### 学習用本文
———

クエン酸の代わりにギ酸とした以外は、実施例1と同様にして焼結体の試料を作成した。実施例1と同様にして求めた焼結体の相対密度は80%であり、800℃における理論密度での導電率は501S/cmであった。結果を表1に示した。
クエン酸の代わりに酢酸とした以外は、実施例1と同様にして焼結体の試料を作成した。実施例1と同様にして求めた焼結体の相対密度は82%であり、800℃における理論密度での導電率は503S/cmであった。結果を表1に示した。
SiO2を添加しない以外は、実施例1と同様にして焼結体の試料を作成した。実施例1と同様にして求めた焼結体の相対密度は74%であり、800℃における理論密度での導電率は514S/cmであった。結果を表1に示した。
SiO2含有量を1200ppmとした以外は、実施例1と同様にして焼結体の試料を作成した。実施例1と同様にして求めた焼結体の相対密度は98%であり、800℃における理論密度での導電率は220S/cmであった。結果を表1に示した。
原料に炭酸カルシウム(CaCO3)を用いず、La:Sr:Mnの原子比を0.50:0.50:1.00とした以外は、実施例1と同様にしてLa0.50Sr0.50MnO3を作成した。実施例1と同様にして求めたその焼結体の相対密度は75%であり、800℃における理論密度での導電率は200S/cmであった。結果を表1に示した。

———

### 元データ

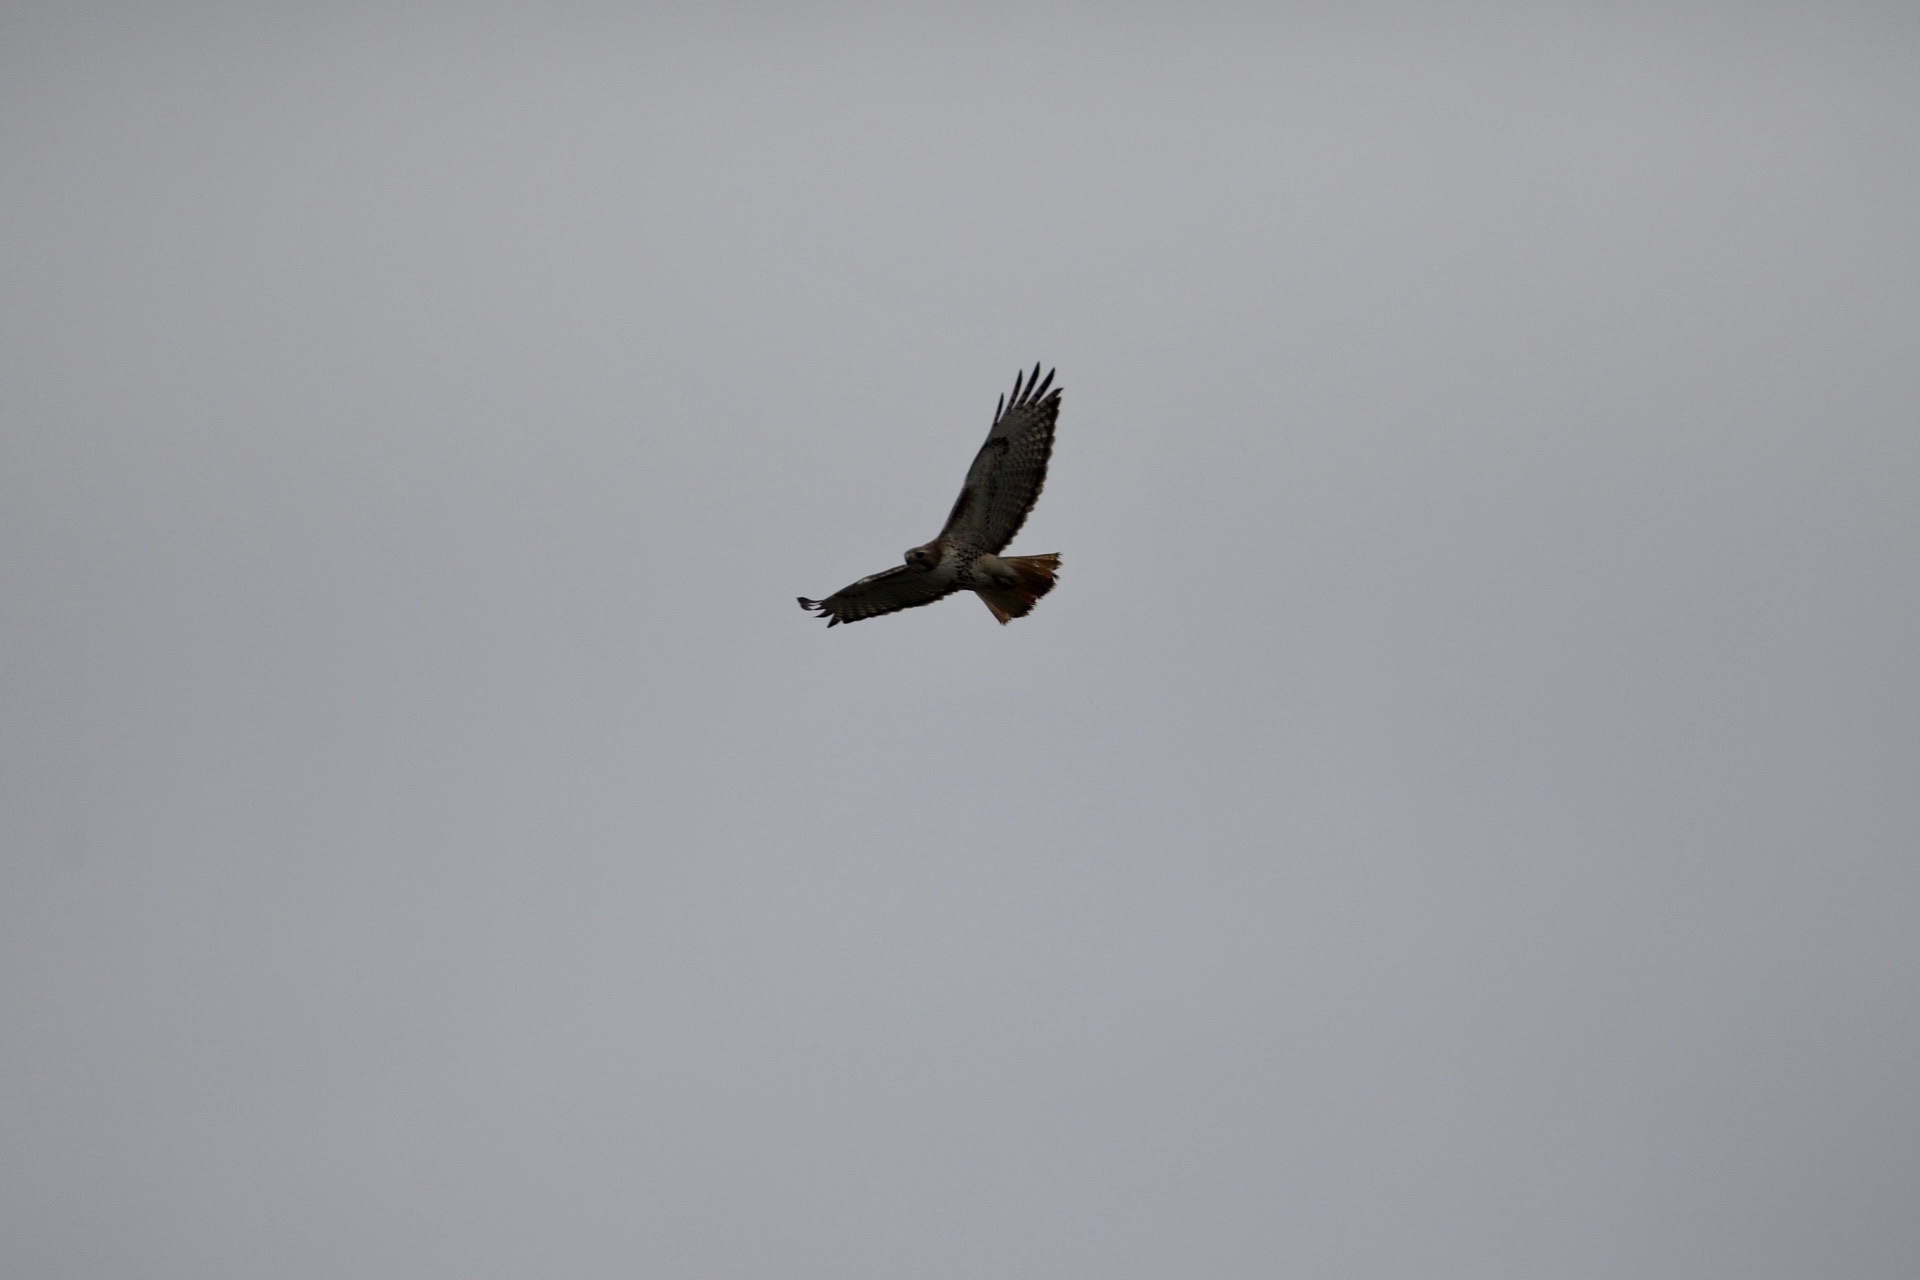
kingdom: Animalia
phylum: Chordata
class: Aves
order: Accipitriformes
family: Accipitridae
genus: Circus
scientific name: Circus cyaneus
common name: Hen harrier
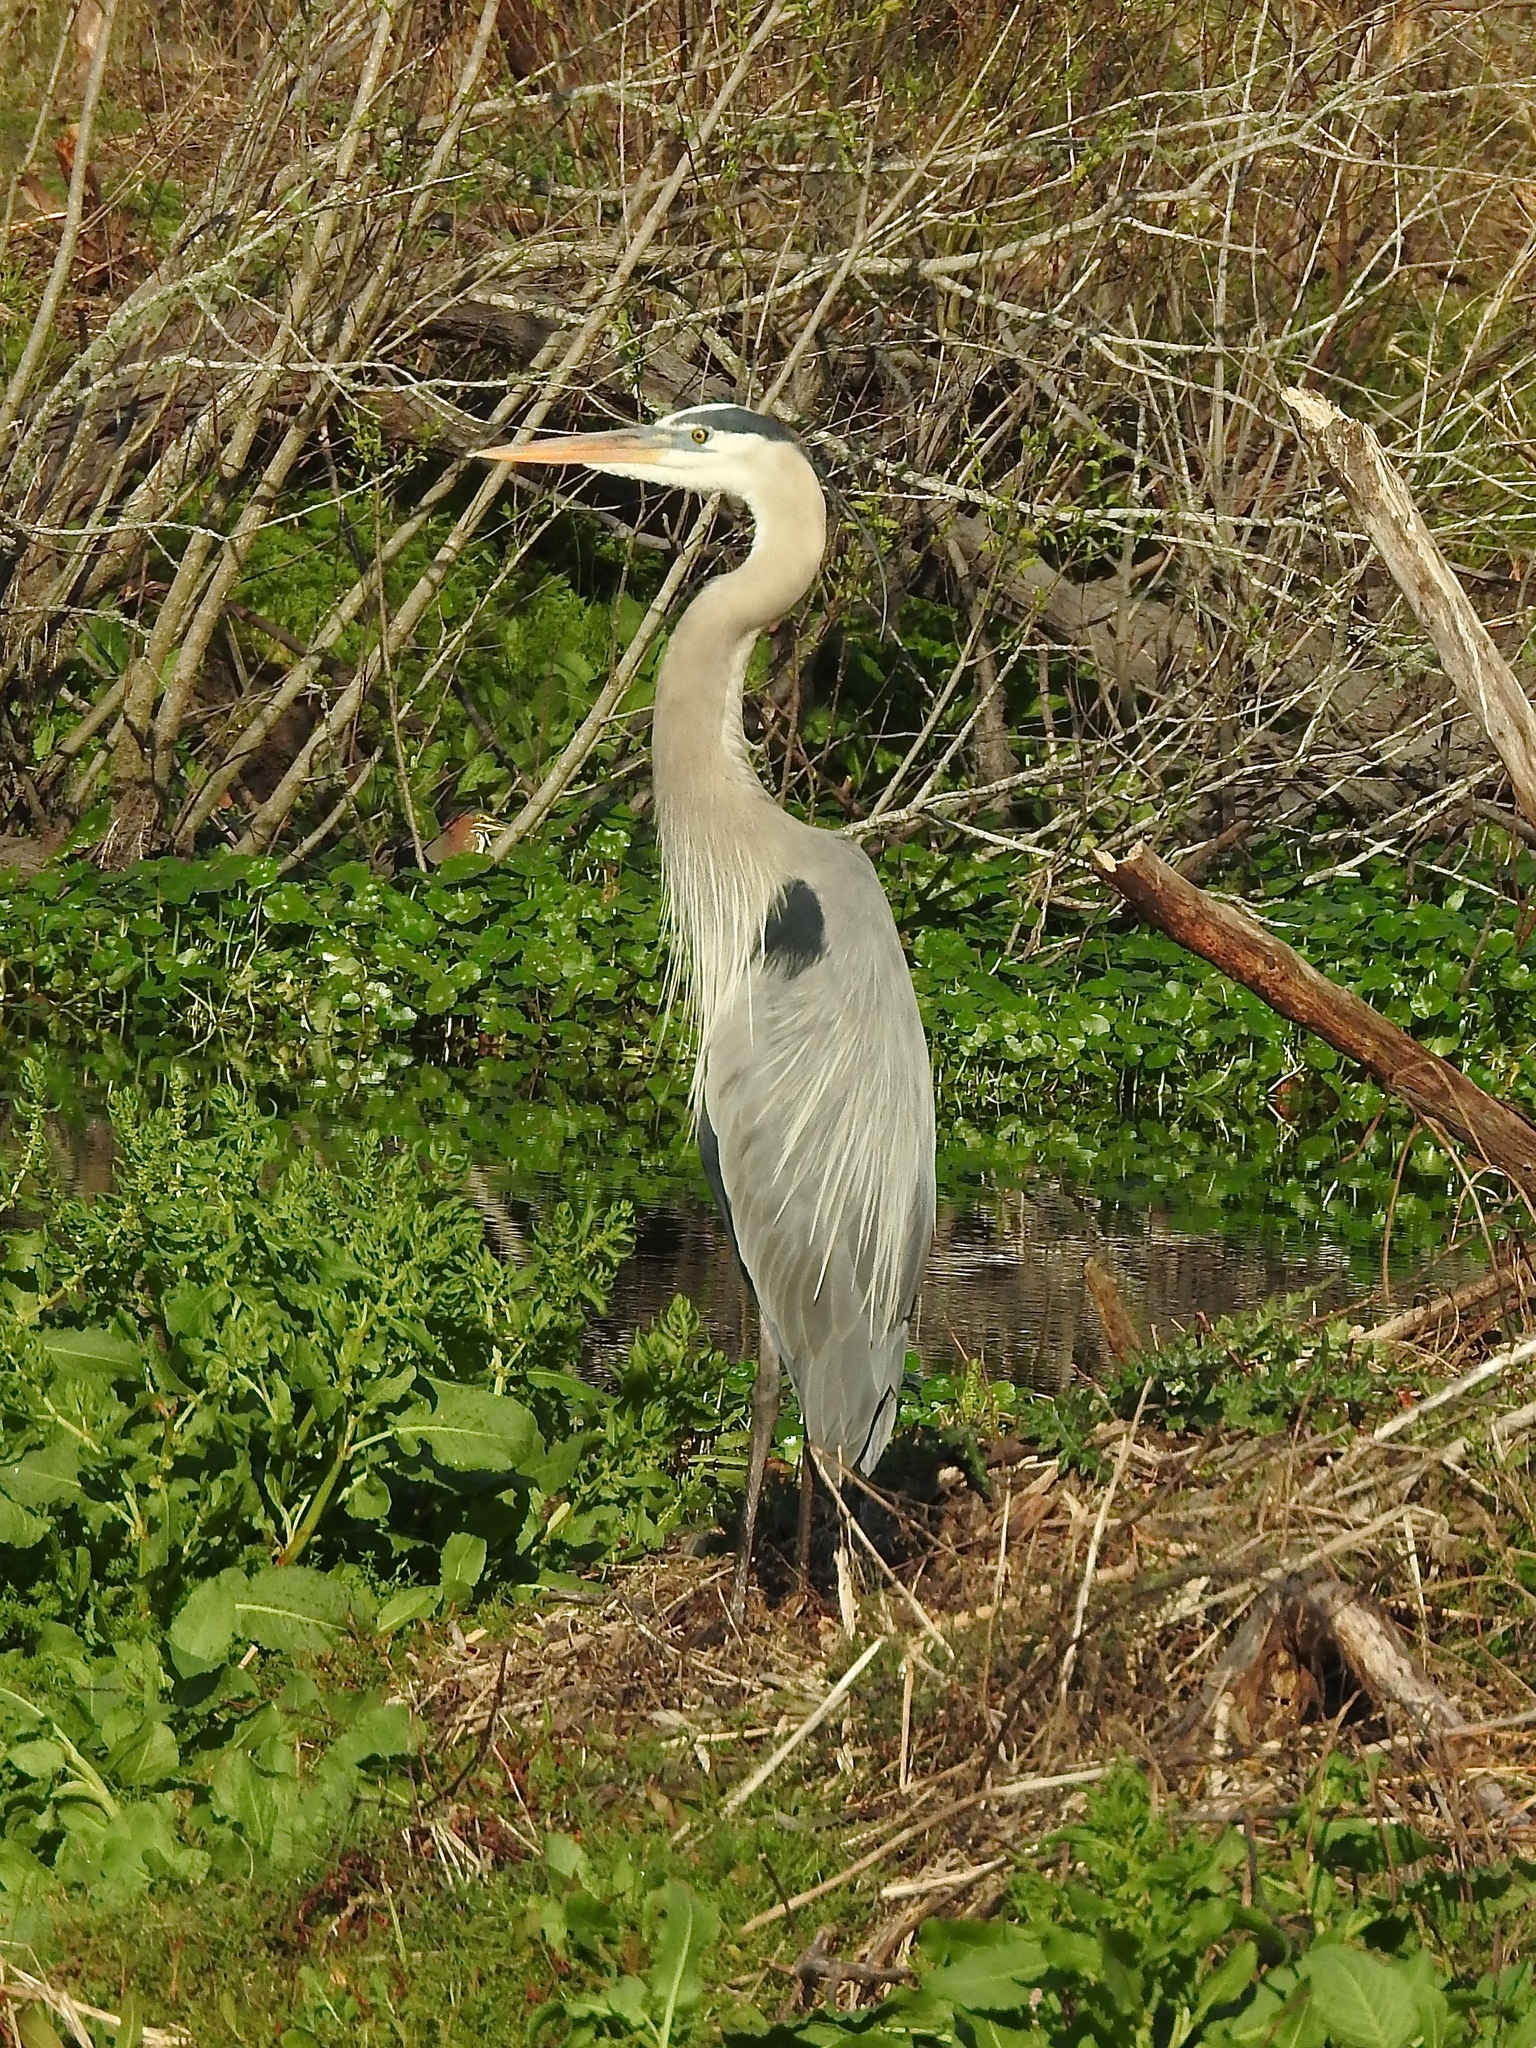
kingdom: Animalia
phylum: Chordata
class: Aves
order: Pelecaniformes
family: Ardeidae
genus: Ardea
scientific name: Ardea herodias
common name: Great blue heron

———

### 問題の詳細
焼結体に関する本文から、「クエン酸の代わりにギ酸とした」を含む語句で始まり「4S/cmであった。結果を表1に示した。」で終わる部分を、一字一句変えずに引用してもらえますか。

### 解答
クエン酸の代わりにギ酸とした以外は、実施例1と同様にして焼結体の試料を作成した。実施例1と同様にして求めた焼結体の相対密度は80%であり、800℃における理論密度での導電率は501S/cmであった。結果を表1に示した。
クエン酸の代わりに酢酸とした以外は、実施例1と同様にして焼結体の試料を作成した。実施例1と同様にして求めた焼結体の相対密度は82%であり、800℃における理論密度での導電率は503S/cmであった。結果を表1に示した。
SiO2を添加しない以外は、実施例1と同様にして焼結体の試料を作成した。実施例1と同様にして求めた焼結体の相対密度は74%であり、800℃における理論密度での導電率は514S/cmであった。結果を表1に示した。